Colaiste Chiarain student Conor Foy

Colaiste Chiarain student Conor Foy

  • by Colm Ward
 

local student Conor Foy has scooped the top prize at a prestigious international science and engineering fair in Los Angeles.

Seventeen-year-old Conor, a student at Colaiste Chiarain Croom, took the top prize of $2,500 for the best mechanical and experimental engineering project at the Intel International Science and Engineering Fair (Intel ISEF),

For his project, Conor designed and manufactured a device to maximise the performance of rowers.

Noel Malone, principal of Colaiste Chiarain, welcomed the news of Conor’s tremendous success and expressed his immense pride and awe at such an outstanding achievement.

“Conor is a lovely lad and is very popular in the school. We were all very hopeful that his wonderful project would be recognised for its sheer ingenuity and brilliance,” said Mr Malone.

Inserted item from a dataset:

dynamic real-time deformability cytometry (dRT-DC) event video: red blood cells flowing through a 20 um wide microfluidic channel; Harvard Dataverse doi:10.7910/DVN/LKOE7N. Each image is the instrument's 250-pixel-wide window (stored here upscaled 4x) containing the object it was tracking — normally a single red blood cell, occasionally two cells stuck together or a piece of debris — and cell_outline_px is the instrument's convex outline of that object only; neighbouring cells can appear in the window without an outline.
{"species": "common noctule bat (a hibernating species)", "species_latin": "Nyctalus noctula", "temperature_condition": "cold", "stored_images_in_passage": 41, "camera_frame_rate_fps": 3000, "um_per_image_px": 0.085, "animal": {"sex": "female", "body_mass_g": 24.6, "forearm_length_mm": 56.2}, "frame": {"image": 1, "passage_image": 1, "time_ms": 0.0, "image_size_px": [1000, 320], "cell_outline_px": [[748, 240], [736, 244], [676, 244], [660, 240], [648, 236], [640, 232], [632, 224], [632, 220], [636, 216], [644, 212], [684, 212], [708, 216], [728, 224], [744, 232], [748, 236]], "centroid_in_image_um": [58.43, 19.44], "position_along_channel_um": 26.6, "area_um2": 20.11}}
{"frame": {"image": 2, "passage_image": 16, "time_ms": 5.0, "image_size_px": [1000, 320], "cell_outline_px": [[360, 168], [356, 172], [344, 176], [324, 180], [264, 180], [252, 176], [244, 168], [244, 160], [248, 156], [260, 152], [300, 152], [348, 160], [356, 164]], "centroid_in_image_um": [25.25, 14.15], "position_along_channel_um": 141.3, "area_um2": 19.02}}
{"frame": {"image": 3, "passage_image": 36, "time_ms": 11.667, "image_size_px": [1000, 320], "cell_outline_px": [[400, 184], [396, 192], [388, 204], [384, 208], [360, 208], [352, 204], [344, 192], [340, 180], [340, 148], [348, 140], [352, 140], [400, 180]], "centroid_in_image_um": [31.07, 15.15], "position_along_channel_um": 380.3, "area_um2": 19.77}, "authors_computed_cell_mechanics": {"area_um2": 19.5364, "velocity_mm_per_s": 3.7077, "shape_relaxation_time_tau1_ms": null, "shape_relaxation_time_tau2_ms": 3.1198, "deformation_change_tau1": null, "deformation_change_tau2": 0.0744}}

“We are grateful to Intel Ireland for showing such faith in Conor and their decision to send him to LA has now been amply justified. We are all so proud of him.”

ISEF is the world’s largest international pre-college science competition, providing an annual forum for more than 1,700 secondary level students from over 70 countries, regions, and territories to showcase their independent research and compete for more than $5 million in awards.

In Ireland, the SciFest national final, which took place last November, was the closest in years, with a number of projects vying for the top award. The Grand Award, which included an all-expenses-paid trip to represent Ireland at ISEF in Los Angeles in May, eventually went to Paul Clarke from St Paul’s College in Raheny, Dublin. Paul subsequently also won the BT Young Scientist and Technology top award.

However, because the standard of the projects was so high, Intel Ireland decided to consider sending a second SciFest project to the competition in Los Angeles and Conor Foy, who had come an extremely close second in the national competition, was invited to the Intel facility in Leixlip where he presented his project to a panel of engineers from the company. The engineers were so impressed with the quality of Conor’s project that he was invited to compete also with Paul Clarke, at Intel ISEF 2014.

Conor subsequently travelled to Los Angeles, with his teacher Edel Farrell, courtesy of Intel Ireland. This was a very wise decision as Conor went on to win first prize. This was awarded by The Society for Experimental Mechanics, Inc, which is composed of international members from academia, government, and industry.